Opening doors to merit-based economic immigration can and should be coupled with more efficient and comprehensive efforts to stop illegal immigration, which burdens the health, education, and justice systems, and is unfair to those waiting patiently in line for their chance to emigrate legally. Stricter enforcement would also make Great Opening policies more likely to garner bipartisan support in Congress.

To skeptics who say pragmatic policies won’t wash in today’s polarized climate, I couldn’t disagree more. The need to counter the economic challenge from China is one of the few topics on which both parties can agree, giving fresh impetus to bipartisan efforts to do now what America has done in the past: Make immigration work for—not against—itself.

Here are four principles to help us get there:

Reprise the Reagan plan. Let’s update DACA and facilitate amnesty for undocumented Americans working and paying taxes here, while tightening border security. With available technology, we can do this efficiently and humanely.

Revise the political narrative. Let’s stress strong support for legal skilled immigration. From its founding, U.S. policy has been based on the quintessentially American conviction that immigration and national prosperity are linked. America welcomed the world’s downtrodden and built on their energy and talents. A myopic focus on illegal immigration has obscured the reality that in the last two decades, 40 of the 104 Nobel Prizes for chemistry, medicine, and physics were awarded to immigrants. Fully a fifth of current Fortune 500 companies were founded by immigrants. More recently, eight U.S. companies developing coronavirus vaccines received approvals for more than 3,000 biochemists and other scientists through the H-1B visa program.

Modernize the H1-B visa program. We should encourage future entrepreneurs to apply. One in four U.S. technology firms is struggling to fill skilled job openings. The Biden administration took a good first step by expanding the number of merit visas reserved for applicants with expertise in STEM fields. But clearly, more aggressive steps are needed to fill these gaps, some requiring congressional action.

Strengthen provisions for refugees. In 1980, Congress passed the Refugee Act offering people who can demonstrate they have been or will be persecuted the right to apply for a green card. The law established a process by which the number of refugees admitted annually is capped by presidential determination, which due to pandemic policies hit a record low of 15,000 in 2020. While the Biden administration reset the cap to 125,000 for 2022 and moved quickly to resettle 70,000 refugees from Afghanistan, the chaotic and confusing process of applying for asylum is the root cause of rising anti-immigration sentiment in the United States. Proposed legislation in Congress—the U.S. Citizenship Act—aims to provide “an earned path to citizenship, address the root causes of migration and responsibly manage the southern border.” While the odds of Congress passing legislation to rationalize this process remain low, history shows that when particular populations—such as Afghans and Ukrainians today—elicit the sympathy of the American people, progress is possible.
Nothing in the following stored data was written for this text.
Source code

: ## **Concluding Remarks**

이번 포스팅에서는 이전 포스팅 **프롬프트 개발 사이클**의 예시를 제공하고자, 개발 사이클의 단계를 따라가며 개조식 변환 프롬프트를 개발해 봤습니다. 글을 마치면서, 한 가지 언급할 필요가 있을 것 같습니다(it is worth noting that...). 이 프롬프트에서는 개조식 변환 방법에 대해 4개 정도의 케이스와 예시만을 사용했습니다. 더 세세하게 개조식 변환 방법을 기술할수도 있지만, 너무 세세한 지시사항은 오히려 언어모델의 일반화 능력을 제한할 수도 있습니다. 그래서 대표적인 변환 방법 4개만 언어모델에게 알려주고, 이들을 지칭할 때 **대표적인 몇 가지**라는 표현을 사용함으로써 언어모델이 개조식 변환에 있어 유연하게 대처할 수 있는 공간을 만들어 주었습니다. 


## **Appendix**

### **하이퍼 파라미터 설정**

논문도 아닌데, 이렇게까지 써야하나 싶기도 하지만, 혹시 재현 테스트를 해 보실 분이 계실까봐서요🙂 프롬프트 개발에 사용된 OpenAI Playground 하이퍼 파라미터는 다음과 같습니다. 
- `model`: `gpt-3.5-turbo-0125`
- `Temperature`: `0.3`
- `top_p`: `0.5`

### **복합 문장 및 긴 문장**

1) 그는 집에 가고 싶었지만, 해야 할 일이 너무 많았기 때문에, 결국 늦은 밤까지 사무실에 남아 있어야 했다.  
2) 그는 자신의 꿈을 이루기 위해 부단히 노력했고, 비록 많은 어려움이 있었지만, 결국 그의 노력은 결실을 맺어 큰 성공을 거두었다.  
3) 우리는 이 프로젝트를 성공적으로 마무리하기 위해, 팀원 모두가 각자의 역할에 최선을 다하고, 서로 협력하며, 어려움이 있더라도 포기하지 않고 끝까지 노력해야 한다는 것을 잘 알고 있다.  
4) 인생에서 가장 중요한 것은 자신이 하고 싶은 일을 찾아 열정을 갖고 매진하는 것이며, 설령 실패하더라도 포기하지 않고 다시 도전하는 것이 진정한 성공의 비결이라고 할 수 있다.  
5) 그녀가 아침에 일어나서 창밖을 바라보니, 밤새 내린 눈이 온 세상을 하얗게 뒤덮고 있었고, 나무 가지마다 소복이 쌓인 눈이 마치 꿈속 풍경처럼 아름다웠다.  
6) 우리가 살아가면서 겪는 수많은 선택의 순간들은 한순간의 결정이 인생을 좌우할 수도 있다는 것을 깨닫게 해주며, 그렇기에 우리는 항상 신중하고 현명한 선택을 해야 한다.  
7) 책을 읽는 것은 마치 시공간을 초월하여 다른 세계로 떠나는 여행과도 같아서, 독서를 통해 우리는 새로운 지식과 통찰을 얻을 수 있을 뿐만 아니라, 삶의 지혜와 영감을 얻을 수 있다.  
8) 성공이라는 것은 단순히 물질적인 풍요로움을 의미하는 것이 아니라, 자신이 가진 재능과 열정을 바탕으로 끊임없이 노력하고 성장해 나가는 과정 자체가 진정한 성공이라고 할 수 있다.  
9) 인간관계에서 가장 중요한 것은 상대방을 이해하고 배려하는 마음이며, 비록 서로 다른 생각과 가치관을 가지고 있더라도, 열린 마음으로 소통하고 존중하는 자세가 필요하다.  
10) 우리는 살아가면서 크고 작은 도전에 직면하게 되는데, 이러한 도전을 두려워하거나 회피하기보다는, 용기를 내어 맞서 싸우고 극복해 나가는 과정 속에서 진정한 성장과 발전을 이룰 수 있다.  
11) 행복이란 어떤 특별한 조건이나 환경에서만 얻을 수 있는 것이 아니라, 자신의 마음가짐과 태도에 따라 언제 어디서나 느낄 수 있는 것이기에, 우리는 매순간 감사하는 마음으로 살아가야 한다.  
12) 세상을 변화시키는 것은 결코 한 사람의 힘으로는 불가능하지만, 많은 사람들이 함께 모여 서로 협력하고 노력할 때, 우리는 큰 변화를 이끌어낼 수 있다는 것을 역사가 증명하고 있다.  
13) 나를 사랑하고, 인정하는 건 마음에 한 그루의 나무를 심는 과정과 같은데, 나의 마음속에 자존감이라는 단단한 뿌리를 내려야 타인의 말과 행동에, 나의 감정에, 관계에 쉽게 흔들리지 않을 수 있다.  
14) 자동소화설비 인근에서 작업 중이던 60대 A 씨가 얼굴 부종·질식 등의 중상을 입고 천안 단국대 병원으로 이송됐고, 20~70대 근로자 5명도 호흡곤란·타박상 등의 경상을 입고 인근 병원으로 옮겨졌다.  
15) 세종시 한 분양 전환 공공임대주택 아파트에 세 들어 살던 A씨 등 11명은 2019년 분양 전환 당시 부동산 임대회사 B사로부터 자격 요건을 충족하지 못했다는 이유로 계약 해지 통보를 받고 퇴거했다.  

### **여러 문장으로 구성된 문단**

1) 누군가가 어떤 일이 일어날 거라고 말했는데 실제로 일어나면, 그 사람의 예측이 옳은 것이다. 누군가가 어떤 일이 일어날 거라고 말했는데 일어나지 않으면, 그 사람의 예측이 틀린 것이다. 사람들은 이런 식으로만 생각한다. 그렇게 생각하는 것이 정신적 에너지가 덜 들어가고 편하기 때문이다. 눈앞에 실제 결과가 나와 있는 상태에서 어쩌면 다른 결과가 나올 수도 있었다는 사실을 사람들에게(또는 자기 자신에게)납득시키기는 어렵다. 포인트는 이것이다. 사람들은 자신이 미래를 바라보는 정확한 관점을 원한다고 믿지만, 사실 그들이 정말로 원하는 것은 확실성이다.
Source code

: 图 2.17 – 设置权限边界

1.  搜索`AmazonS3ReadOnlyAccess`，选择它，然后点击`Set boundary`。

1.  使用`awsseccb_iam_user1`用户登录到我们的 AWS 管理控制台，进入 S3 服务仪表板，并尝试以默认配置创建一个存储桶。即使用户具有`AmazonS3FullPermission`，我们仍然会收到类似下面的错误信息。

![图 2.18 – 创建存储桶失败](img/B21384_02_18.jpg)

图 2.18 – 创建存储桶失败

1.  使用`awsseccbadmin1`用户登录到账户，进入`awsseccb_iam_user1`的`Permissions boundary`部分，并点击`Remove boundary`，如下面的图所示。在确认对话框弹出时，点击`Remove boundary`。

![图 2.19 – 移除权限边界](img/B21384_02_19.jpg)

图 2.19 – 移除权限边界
The United States’ global status as a beacon of freedom remains a sturdy pillar of American soft power. Washington can no more afford to lose its moral authority than its global competitiveness. With labor shortages and rising wages curtailing the recovery, America has one realistic option left: Be true to its roots and open its doors. As a first step, relieving some economic pressure while Washington works on more fundamental reforms, why not start by welcoming even more refugees from Afghanistan and Ukraine?

Correction, Aug. 22, 2022: A statistic in the original version of this piece was incorrectly attributed to the Department of Labor. The sentence concerning that statistic has been omitted.

Gregory J. Fleming is president and chief executive officer of Rockefeller Capital Management.